Der schläfrige Drache antwortete nicht sofort, aber zum Glück war der Adelige Herr von Muesig noch eine Weile mit seinen Federn beschäftigt.

„Ihr wollt Euren Blendwerkzauber verbessern? Ich kann Euch zeigen wie. Aber ich möchte, das Ihr mir dafür etwas bringt. Ihr kennt Magnati, nicht wahr? Der Schattendrache hat vor einigen Jahren etwas aus dem alten Hort von Akulatraxas entwendet, etwas, das ihm nicht gehört. In dem Nest dort lagen Eierschalen und ein ungeschlüpftes Ei. Akulatraxas Ei. Er hat es einfach mitgenommen. Ich möchte das Ihr es für mich besorgt. Wie Ihr das anstellt ist Eure Sache. Es sollte eigentlich von keinem großen Wert für ihn sein.“

Die Aufgabe war nicht gerade leicht, aber Myriel war sich sicher das Darius etwas einfallen würde. Herr von Muesig war inzwischen mit seiner Aufgabe fertig und präsentierte zwei Federn die über das Papier kratzten. Abgelenkt von ihrer Unterhaltung mit Darius, hatte Myriel nicht mitbekommen, was mit den restlichen Ästen genau geschehen war, aber davon, das die Zauber misslungen waren, konnte man wohl ausgehen.
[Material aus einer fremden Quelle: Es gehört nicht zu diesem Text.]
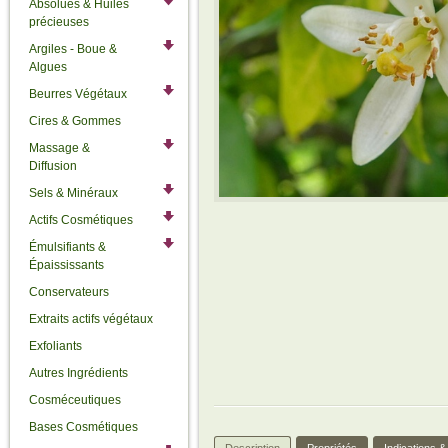
Absolues & Huiles
précieuses
Argiles - Boue &
Algues
Beurres Végétaux
Cires & Gommes
Massage &
Diffusion
Sels & Minéraux
Actifs Cosmétiques
Émulsifiants &
Épaississants
Conservateurs
Extraits actifs végétaux
Exfoliants
Autres Ingrédients
Cosméceutiques
Bases Cosmétiques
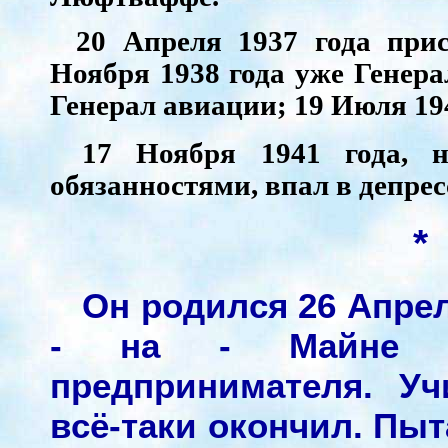
20 Апреля 1937 года при
Ноября 1938 года уже Генерал
Генерал авиации; 19 Июля 194
17 Ноября 1941 года, 
обязанностями, впал в депрес
*
Он родился 26 Апре
- на - Майне в
предпринимателя. У
всё-таки окончил. Пы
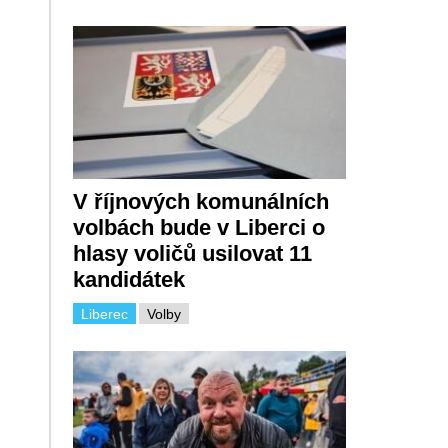
V říjnových komunálních
volbách bude v Liberci o
hlasy voličů usilovat 11
kandidátek
Liberec
Volby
Nun, diese zwei Federn sind ganz ordentlich geworden. Und ihr versteht es bereits zwei Sinne anzusprechen, auch wenn Eure Ausbeute noch etwas zu wünschen übrig lässt. Um besser zu werden, müsst ihr lernen Euch besser zu konzentrieren und alle drei Sinne anzusprechen, das Auge, die Nase und die Ohren. Es ist um einiges komplexer solch einen Zauber zu weben. Seht her.

Mit einer Handbewegung und ein wenig eingesetzter Magie stand plötzlich ein Kessel auf dem Findling, in dem eine grüne dicke Pampe. Hin und wieder stieg eine Luftblase nach oben und zerplatzte mit einem schmatzendem Geräusch. Abgesehen davon roch sie äußerst unangenehm nach Stinkefüßen.

Es wirkt so echt, weil es all Eure Sinne anspricht. Und doch...

Ihre Hand fuhr durch den Kessel wie durch Luft, dann ließ sie ihn wieder verschwinden.

...ist all das nur eine Illusion. Jetzt versucht Ihr es. Konzentriert Euch auf den Zauber – auf nichts anderes.

Bitte 1 W6
1 - Du erschafft einen perfekten, blubbernden Suppenkessel, mit einem Inhalt nach Wahl und dazu passendem Duft
2-3 Dir gelingt es einen Suppenkessel zu illusionieren, der blubbert, aber dessen Geruch nicht wirklich zu dem Inhalt passt.
4-5 Suppe und Geruch sind super, aber wie war das noch mit den Geräuschen?
6 - Konzentration – ja sicher, aber gewiss nicht auf den Zauber. Alles verpatzt.